问题描述:

I've written a trivial benchmark comparing matrix multiplication performance in three languages - Fortran (using Intel Parallel Studio 2015, compiling with the ifort switches: /O3 /Qopt-prefetch=2 /Qopt-matmul /Qmkl:parallel, this replaces MatMul calls with calls to the Intel MKL library), Python (using the current Anaconda version, including Anaconda Accelerate, which supplies NumPy 1.9.2 linked with the Intel MKL library) and MATLAB R2015a (which, again, does matrix multiplication using the Intel MKL library).

Seeing as how all three implementations utilize the same Intel MKL library for matrix multiplication, I would expect the results to be virtually identical, especially for matrices that are sufficiently large for function call overhead to become negligible. However, this is far from the case, while MATLAB and Python display virtually identical performance, Fortran beats both by a factor of 2-3x. I'd like to understand why.

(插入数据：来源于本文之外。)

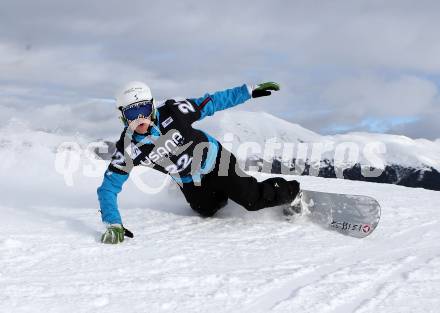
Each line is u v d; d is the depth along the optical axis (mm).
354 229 5117
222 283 3488
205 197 5512
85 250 4172
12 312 2865
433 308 3174
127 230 4645
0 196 6785
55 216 5535
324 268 3963
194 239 4730
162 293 3273
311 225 5426
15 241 4215
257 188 5320
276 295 3332
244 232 5066
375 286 3555
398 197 8141
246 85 5215
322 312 3082
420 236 5184
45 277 3492
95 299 3098
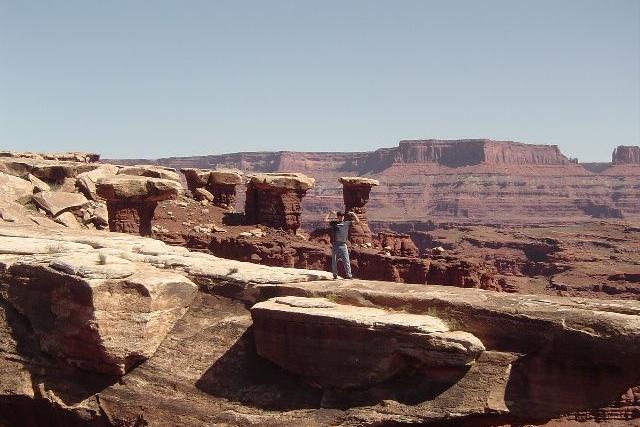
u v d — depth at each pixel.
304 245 40.62
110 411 17.31
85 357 17.48
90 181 35.66
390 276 39.03
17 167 35.75
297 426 15.63
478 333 15.41
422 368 15.39
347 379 15.70
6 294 19.08
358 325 15.45
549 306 15.25
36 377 18.17
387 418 15.14
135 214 30.17
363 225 46.62
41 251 20.14
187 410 16.75
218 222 43.69
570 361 14.67
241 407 16.41
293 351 16.30
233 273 18.48
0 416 18.69
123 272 17.39
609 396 14.47
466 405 14.84
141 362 17.59
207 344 17.59
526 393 14.86
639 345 13.96
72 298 17.36
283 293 17.73
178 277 18.14
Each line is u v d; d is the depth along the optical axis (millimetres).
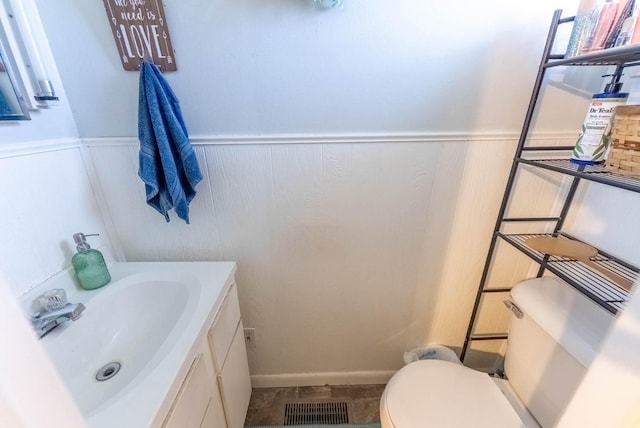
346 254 1161
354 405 1349
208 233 1117
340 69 908
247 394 1247
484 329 1336
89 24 836
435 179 1053
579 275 932
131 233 1108
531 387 885
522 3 854
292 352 1364
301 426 1267
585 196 1030
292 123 970
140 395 572
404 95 941
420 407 888
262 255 1159
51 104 855
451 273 1215
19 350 242
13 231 752
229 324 1019
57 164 876
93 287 916
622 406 360
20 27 754
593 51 742
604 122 754
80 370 761
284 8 842
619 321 361
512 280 1233
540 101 967
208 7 836
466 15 861
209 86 921
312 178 1039
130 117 943
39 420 254
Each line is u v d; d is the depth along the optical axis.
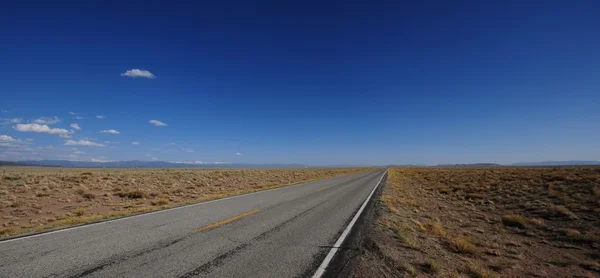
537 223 11.77
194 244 6.37
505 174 35.03
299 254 5.99
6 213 11.07
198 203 13.02
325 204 13.83
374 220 10.23
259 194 17.41
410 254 6.64
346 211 11.97
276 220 9.44
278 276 4.80
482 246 8.51
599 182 19.38
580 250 8.61
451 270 5.97
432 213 14.10
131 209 11.28
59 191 16.62
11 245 6.02
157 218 9.23
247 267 5.13
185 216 9.64
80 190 16.94
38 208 12.27
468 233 10.12
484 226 11.67
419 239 8.28
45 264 4.93
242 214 10.27
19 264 4.91
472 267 6.07
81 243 6.23
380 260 5.96
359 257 5.98
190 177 30.45
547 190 19.31
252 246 6.41
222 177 33.25
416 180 40.03
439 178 39.19
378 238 7.70
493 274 5.91
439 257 6.76
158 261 5.23
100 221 8.67
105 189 18.44
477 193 21.23
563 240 9.65
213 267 5.05
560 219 12.45
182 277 4.57
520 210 14.83
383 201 15.70
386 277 5.12
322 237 7.46
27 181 19.91
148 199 15.57
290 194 17.77
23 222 9.64
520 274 6.45
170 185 22.84
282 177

Here is the code I've used for the Fortran version:

`program MatMulTest`

implicit none

integer, parameter :: N = 1024

integer :: i, j, cr, cm

real*8 :: t0, t1, rate

real*8 :: A(N,N), B(N,N), C(N,N)

call random_seed()

call random_number(A)

call random_number(B)

! First initialize the system_clock

CALL system_clock(count_rate=cr)

CALL system_clock(count_max=cm)

rate = real(cr)

WRITE(*,*) "system_clock rate: ", rate

call cpu_time(t0)

do i = 1, 100, 1

C=MatMul(A,B)

end do

call cpu_time(t1)

write(unit=*, fmt="(a24,f10.5,a2)") "Average time spent: ", (t1-t0), "ms"

write(unit=*, fmt="(a24,f10.3)") "First element of C: ", C(1,1)

end program MatMulTest

Do note that if your system clock rate is not 10000 as in my case, you need to modify the timing calculation accordingly to yield milliseconds.

The Python code:

`import time`

import numpy as np

def main(N):

A = np.random.rand(N,N)

B = np.random.rand(N,N)

for i in range(100):

C = np.dot(A,B)

print C[0,0]

if __name__ == "__main__":

N = 1024

t0 = time.clock()

main(N)

t1 = time.clock()

print "Time elapsed: " + str((t1-t0)*10) + " ms"

And, finally, the MATLAB snippet:

`N=1024;`

A=rand(N,N); B=rand(N,N);

tic;

for i=1:100

C=A*B;

end

t=toc;

disp(['Time elapsed: ', num2str(t*10), ' milliseconds'])

On my system, the results are as follows:

`Fortran: 38.08 ms`

Python: 104.29 ms

MATLAB: 97.36 ms

CPU use is indistinguishable in all three cases (using a steady 47-49% on an i7-920D0 processor w/ HT enabled for the duration of the calculation). Furthermore, the relative performance stays roughly equal for arbitrary matrix sizes with the exception that for very small matrices (N<80 or so) it is useful to manually disable parallelization in Fortran.

Is there any established reason for the discrepancy here? Am I doing something wrong? I would expect that at least for larger matrices Fortran would have no meaningful advantage in this case.

You have two issues here:

- In Python, you time the random initialisation as well as the computation, which you don't in Fortran and MATLAB
- In Fortran, you measure the CPU time while you measure the elapsed time in Python and MATLAB. And since you noticed that the CPU usage is around 46%, this might just account for the difference.

Just fix these two things and retry... You might consider using `date_and_time()`

rather than `cpu_time()`

for that purpose.